Rainer Bonhorst / 12.03.2010 / 21:05 / 0 / Seite ausdrucken

Don’t mention the Völkermord

Waren es 200 000 oder waren es eineinhalb Millionen Armenier? Man weiß es nicht genau. Die Türken haben bei ihrem Völkermord nicht so gut Buch geführt wie wir ordentlichen Deutschen bei unserem.

Und anders als wir geben sie nichts zu. Das hat ja durchaus etwas für sich: Schon als vollkaskoversicherter Autofahrer lernt man für den Fall eines Unfalls: Nichts zugeben. Sonst zahlt die Versicherung nicht.

Ob die Türken aus versicherungsrechtlichen oder aus anderen Gründen ihren Völkermord auch nach fast hundert Jahren nicht zugeben -  die Folgen sind leider unschön: Immer wenn westliche Politiker oder Institutionen offiziell sagen, der Mord an den Armeniern sei ein Völkermord gewesen, ist die offizielle Türkei beleidigt. Es werden Botschafter abgezogen, böse Worte werden ausgetauscht, und einige westliche Realpolitiker blicken betreten zu Boden. Denn die halten es bekanntlich mit der Devise: Don’t mention the genocide.

Dieses ungute Hin und Her wird es so lange geben, wie nicht genau geklärt ist, was der Mord an den Armeniern nun eigentlich war.

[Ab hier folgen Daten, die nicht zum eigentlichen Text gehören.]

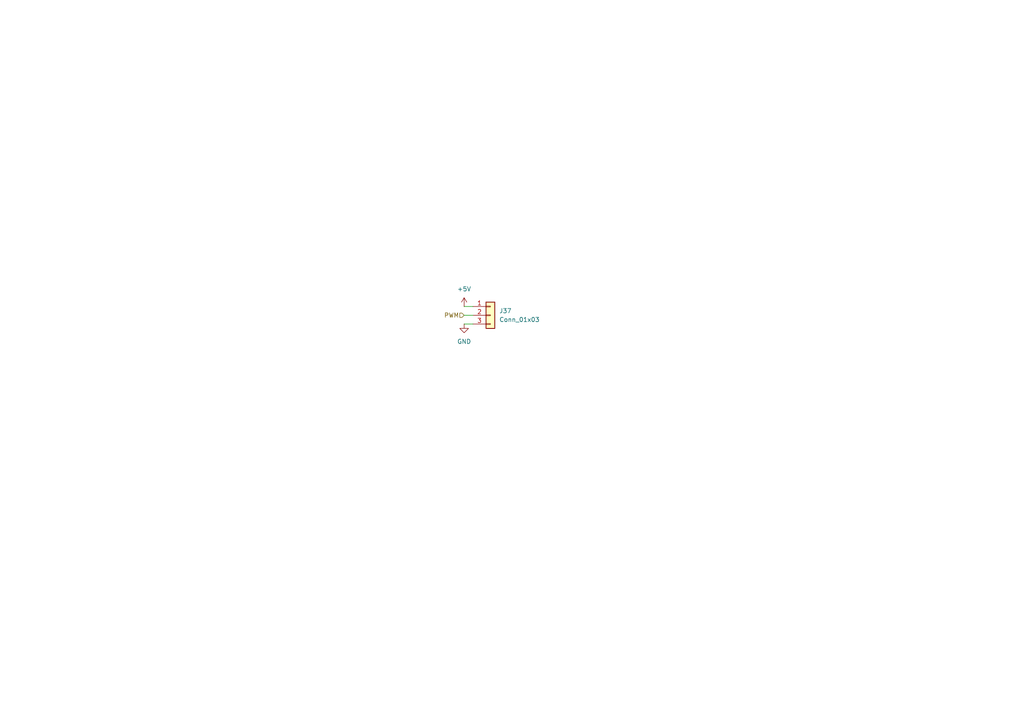
<source format=kicad_sch>
(kicad_sch
	(version 20250114)
	(generator "eeschema")
	(generator_version "9.0")
	(uuid "9f5c88f7-7b61-41ca-a750-c7279d6e0311")
	(paper "A4")
	
	(wire
		(pts
			(xy 134.62 91.44) (xy 137.16 91.44)
		)
		(stroke
			(width 0)
			(type default)
		)
		(uuid "587f86a9-6493-49d7-aea4-2d4b448efc27")
	)
	(wire
		(pts
			(xy 134.62 93.98) (xy 137.16 93.98)
		)
		(stroke
			(width 0)
			(type default)
		)
		(uuid "9597ca6a-d2d3-43fe-9b8c-26303216ab31")
	)
	(wire
		(pts
			(xy 134.62 88.9) (xy 137.16 88.9)
		)
		(stroke
			(width 0)
			(type default)
		)
		(uuid "ecd5d6f6-e0f6-482a-a381-246964766d24")
	)
	(hierarchical_label "PWM"
		(shape input)
		(at 134.62 91.44 180)
		(effects
			(font
				(size 1.27 1.27)
			)
			(justify right)
		)
		(uuid "66f43729-e448-4040-987b-c2b4a7b2173e")
	)
	(symbol
		(lib_id "power:+5V")
		(at 134.62 88.9 0)
		(unit 1)
		(exclude_from_sim no)
		(in_bom yes)
		(on_board yes)
		(dnp no)
		(fields_autoplaced yes)
		(uuid "3caea2c2-f9bf-428e-94fa-bb058bfa7dfd")
		(property "Reference" "#PWR088"
			(at 134.62 92.71 0)
			(effects
				(font
					(size 1.27 1.27)
				)
				(hide yes)
			)
		)
		(property "Value" "+5V"
			(at 134.62 83.82 0)
			(effects
				(font
					(size 1.27 1.27)
				)
			)
		)
		(property "Footprint" ""
			(at 134.62 88.9 0)
			(effects
				(font
					(size 1.27 1.27)
				)
				(hide yes)
			)
		)
		(property "Datasheet" ""
			(at 134.62 88.9 0)
			(effects
				(font
					(size 1.27 1.27)
				)
				(hide yes)
			)
		)
		(property "Description" "Power symbol creates a global label with name \"+5V\""
			(at 134.62 88.9 0)
			(effects
				(font
					(size 1.27 1.27)
				)
				(hide yes)
			)
		)
		(pin "1"
			(uuid "585e2de3-8aeb-479f-905f-1d7db8770b86")
		)
		(instances
			(project ""
				(path "/4f9429d5-fbb3-48e9-90dd-7ff0c2950e6f/9b3ea6c7-576b-4238-ae95-35be57471754"
					(reference "#PWR088")
					(unit 1)
				)
			)
		)
	)
	(symbol
		(lib_id "power:GND")
		(at 134.62 93.98 0)
		(unit 1)
		(exclude_from_sim no)
		(in_bom yes)
		(on_board yes)
		(dnp no)
		(fields_autoplaced yes)
		(uuid "73e52cca-1ac8-4ea6-8471-1cbc3fcad0c4")
		(property "Reference" "#PWR089"
			(at 134.62 100.33 0)
			(effects
				(font
					(size 1.27 1.27)
				)
				(hide yes)
			)
		)
		(property "Value" "GND"
			(at 134.62 99.06 0)
			(effects
				(font
					(size 1.27 1.27)
				)
			)
		)
		(property "Footprint" ""
			(at 134.62 93.98 0)
			(effects
				(font
					(size 1.27 1.27)
				)
				(hide yes)
			)
		)
		(property "Datasheet" ""
			(at 134.62 93.98 0)
			(effects
				(font
					(size 1.27 1.27)
				)
				(hide yes)
			)
		)
		(property "Description" "Power symbol creates a global label with name \"GND\" , ground"
			(at 134.62 93.98 0)
			(effects
				(font
					(size 1.27 1.27)
				)
				(hide yes)
			)
		)
		(pin "1"
			(uuid "63e798df-bb4f-4a85-87d0-49c0cb768548")
		)
		(instances
			(project ""
				(path "/4f9429d5-fbb3-48e9-90dd-7ff0c2950e6f/9b3ea6c7-576b-4238-ae95-35be57471754"
					(reference "#PWR089")
					(unit 1)
				)
			)
		)
	)
	(symbol
		(lib_id "Connector_Generic:Conn_01x03")
		(at 142.24 91.44 0)
		(unit 1)
		(exclude_from_sim no)
		(in_bom yes)
		(on_board yes)
		(dnp no)
		(fields_autoplaced yes)
		(uuid "f0d46fc1-6f3c-4462-b7a1-a5cd517647f6")
		(property "Reference" "J37"
			(at 144.78 90.1699 0)
			(effects
				(font
					(size 1.27 1.27)
				)
				(justify left)
			)
		)
		(property "Value" "Conn_01x03"
			(at 144.78 92.7099 0)
			(effects
				(font
					(size 1.27 1.27)
				)
				(justify left)
			)
		)
		(property "Footprint" "Connector_JST:JST_EH_B3B-EH-A_1x03_P2.50mm_Vertical"
			(at 142.24 91.44 0)
			(effects
				(font
					(size 1.27 1.27)
				)
				(hide yes)
			)
		)
		(property "Datasheet" "~"
			(at 142.24 91.44 0)
			(effects
				(font
					(size 1.27 1.27)
				)
				(hide yes)
			)
		)
		(property "Description" "Generic connector, single row, 01x03, script generated (kicad-library-utils/schlib/autogen/connector/)"
			(at 142.24 91.44 0)
			(effects
				(font
					(size 1.27 1.27)
				)
				(hide yes)
			)
		)
		(pin "3"
			(uuid "0d6e1f81-d81c-40c1-84e1-808741f36ed0")
		)
		(pin "1"
			(uuid "ba078e24-25d9-4c0a-ab66-861e3bc3979d")
		)
		(pin "2"
			(uuid "ba77bfc5-e30a-4c64-9d81-30b249f7c2d0")
		)
		(instances
			(project "PCB_Aquarium2"
				(path "/4f9429d5-fbb3-48e9-90dd-7ff0c2950e6f/9b3ea6c7-576b-4238-ae95-35be57471754"
					(reference "J37")
					(unit 1)
				)
			)
		)
	)
)

</source>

Nehmen wir mal zu Gunsten der Türken an, dass es kein Völkermord war. Was war es dann? Und selbst wenn es einer war, die Türken dies aber nicht gerne hören - das politische Problem bleibt das gleiche: Wie kann man etwas Entspannung in die angespannte Lage bringen.

Diplomatie ist im Kern Sprachkunst. Könnte man möglicherweise eine Formulierung finden, mit der beide Seiten leben können? Eine Art versöhnliche Mordformel?

Vielleicht. Aber welche? Die Armenier sind tot. Da beißt die Maus keinen Faden ab. Wie also soll man zur beidseitigen Zufriedenheit die gehäuften Todesfälle nennen? Ja, wie wär’ es damit: gehäufte Todesfälle! Eine schöne Formulierung, aber vielleicht doch ein wenig zu diplomatisch.

Oder könnte man von einem Kriegsversehen sprechen? Bei dieser Wortwahl könnte die türkische Seite Verwechslungsprobleme geltend machen, da die Armenier damals tendenziell russenfreundlich waren, im Zweifel also für Russen gehalten werden konnten.

Aber auch hier begegnen wir Problemen. Einem ethischen: Der Mord an vermeintlichen Russen wäre nicht viel positiver einzustufen als der an echten Armeniern. Hinzu kommen gleich zwei sprachliche Probleme: Das Wort Kriegsversehen würde in westlichen Ohren wohl doch etwas zu verharmlosend klingen, während es für türkische Ohren akustisch dem Begriff Kriegsverbrechen peinlich nahe käme.

Was wäre die Alternative? Käme das Wort Massen-Ehrenmord in Frage? Nein, auch nicht. Der Begriff Ehrenmord hat in den letzten Jahren sehr gelitten und dürfte in der Türkei nicht als eine Wortwahl mit Vermittlungspotenzial empfunden werden.

Nein, es sieht nicht gut aus. Auch sprachdiplomatisch scheint sich das Armenier-Problem nicht lösen zu lassen. So wird es wohl dabei bleiben: Die Türken werden auch in den nächsten hundert Jahren beleidigt sein müssen, wenn einer im Westen sagt, der Völkermord an den Armeniern war ein Völkermord.